# Gardening...daisies/zinnias/chrysanthymums foliage dying from



## GeorgiaXplant (Sep 18, 2014)

the bottom up. This is something that has baffled me for years. I've tried using a fungicide on them, but apparently that's not the problem because it didn't work. They still bloom, but the foliage is ugly!

Has anybody else had this problem? And if so, what did you do about it?


----------



## JustBonee (Sep 18, 2014)

Could be there are critters that you don't see that can tunnel underground and do a lot of damage to plant root systems ... moles, voles, gophers. ... especially where it's been hot weather and a place that gets watered a lot. 

I recently dug up a pile of dirt, where I had a healthy bush (now suddenly dead) and discovered baby field mice burrowed inside. UGK.. I thought they were voles .. they all do damage to plants and flowers.
With Fall coming, I'm putting poison out in all the suspicious places. .. being careful to place it where cats/squirrels can't get to the poison. 
I do this every year because I live by a large drainage bayou ditch, and mice and rats are looking for a winter home. And I could be dealing with these other critters too..


----------



## GeorgiaXplant (Sep 18, 2014)

We have moles/voles and they drive us around the bend! But would they only bother these kinds of plants? I remember that when we lived out West and in the UP of Michigan, we had the same problem with the foliage. There are also some daisies planted in a different part of the garden...about 20 yards away from the one with dying foliage and still blooming...there haven't been any moles with that one, but its foliage is dying, too. 

The only zinnias that look okay so far are the ones in pots. And come to think of it, we've had the problem with tomato plants, as well. The fruit isn't disturbed at all and keeps on growing/ripening but the foliage dries up...happens whether they're planted in the ground or grown in pots.

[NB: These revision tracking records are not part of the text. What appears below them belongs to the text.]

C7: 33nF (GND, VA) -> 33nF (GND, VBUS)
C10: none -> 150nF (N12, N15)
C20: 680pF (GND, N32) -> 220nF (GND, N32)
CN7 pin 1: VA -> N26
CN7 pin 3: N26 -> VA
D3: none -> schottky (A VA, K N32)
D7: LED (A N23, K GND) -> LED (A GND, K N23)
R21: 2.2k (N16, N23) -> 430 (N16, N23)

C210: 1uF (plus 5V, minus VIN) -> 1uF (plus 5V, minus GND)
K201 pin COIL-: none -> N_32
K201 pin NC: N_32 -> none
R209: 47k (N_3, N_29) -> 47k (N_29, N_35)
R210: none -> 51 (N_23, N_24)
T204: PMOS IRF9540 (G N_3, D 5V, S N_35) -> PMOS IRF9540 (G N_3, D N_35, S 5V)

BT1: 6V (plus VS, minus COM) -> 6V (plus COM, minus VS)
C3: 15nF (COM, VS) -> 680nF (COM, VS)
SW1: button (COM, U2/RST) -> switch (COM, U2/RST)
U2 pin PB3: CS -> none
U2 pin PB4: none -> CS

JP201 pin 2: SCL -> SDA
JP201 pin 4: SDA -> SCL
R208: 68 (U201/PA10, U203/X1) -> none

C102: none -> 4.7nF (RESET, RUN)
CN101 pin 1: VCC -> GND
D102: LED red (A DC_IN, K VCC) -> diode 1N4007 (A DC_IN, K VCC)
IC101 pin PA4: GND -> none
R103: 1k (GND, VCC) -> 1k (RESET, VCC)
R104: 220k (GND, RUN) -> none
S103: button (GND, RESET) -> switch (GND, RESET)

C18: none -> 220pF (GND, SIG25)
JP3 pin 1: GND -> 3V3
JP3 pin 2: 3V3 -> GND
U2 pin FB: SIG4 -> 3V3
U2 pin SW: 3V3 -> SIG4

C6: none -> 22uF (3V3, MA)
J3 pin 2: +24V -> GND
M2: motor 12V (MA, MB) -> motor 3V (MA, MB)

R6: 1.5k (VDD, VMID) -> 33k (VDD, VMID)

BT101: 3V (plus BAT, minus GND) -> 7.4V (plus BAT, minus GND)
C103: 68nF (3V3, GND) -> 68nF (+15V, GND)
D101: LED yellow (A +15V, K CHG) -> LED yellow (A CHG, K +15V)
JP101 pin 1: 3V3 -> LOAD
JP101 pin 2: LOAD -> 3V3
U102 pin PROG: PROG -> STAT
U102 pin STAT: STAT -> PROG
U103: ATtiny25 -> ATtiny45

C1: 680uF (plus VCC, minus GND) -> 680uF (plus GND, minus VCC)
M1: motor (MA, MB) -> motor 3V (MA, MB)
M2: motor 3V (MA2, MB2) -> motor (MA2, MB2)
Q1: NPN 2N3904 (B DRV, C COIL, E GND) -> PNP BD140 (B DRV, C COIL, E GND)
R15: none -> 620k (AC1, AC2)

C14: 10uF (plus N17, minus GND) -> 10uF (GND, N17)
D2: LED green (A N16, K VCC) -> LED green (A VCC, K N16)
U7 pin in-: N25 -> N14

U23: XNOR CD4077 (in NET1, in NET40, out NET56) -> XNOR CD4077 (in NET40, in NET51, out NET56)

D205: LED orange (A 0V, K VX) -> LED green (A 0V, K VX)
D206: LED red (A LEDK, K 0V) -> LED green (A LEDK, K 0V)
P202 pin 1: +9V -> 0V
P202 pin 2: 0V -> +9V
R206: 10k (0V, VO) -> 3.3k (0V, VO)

I saw a product in Home Depot called something like "Mole Away" and have seriously considered buying some just to relieve us of the mole problem.


----------



## JustBonee (Sep 18, 2014)

:shrug:  ... a person can go crazy trying to figure it all out  ... 

Mole Away ? - I might have to get that too.   I'm trying to put a vegetable garden in soon, and really don't need added problems.. 

I've heard that adding netting into the ground when planting the root ball of a plant can discourage underground life.  ??


----------



## GeorgiaXplant (Sep 18, 2014)

Bonnie, I tried netting when planting bulbs a couple of years ago, top and bottom. The critters ate through it!!!!


----------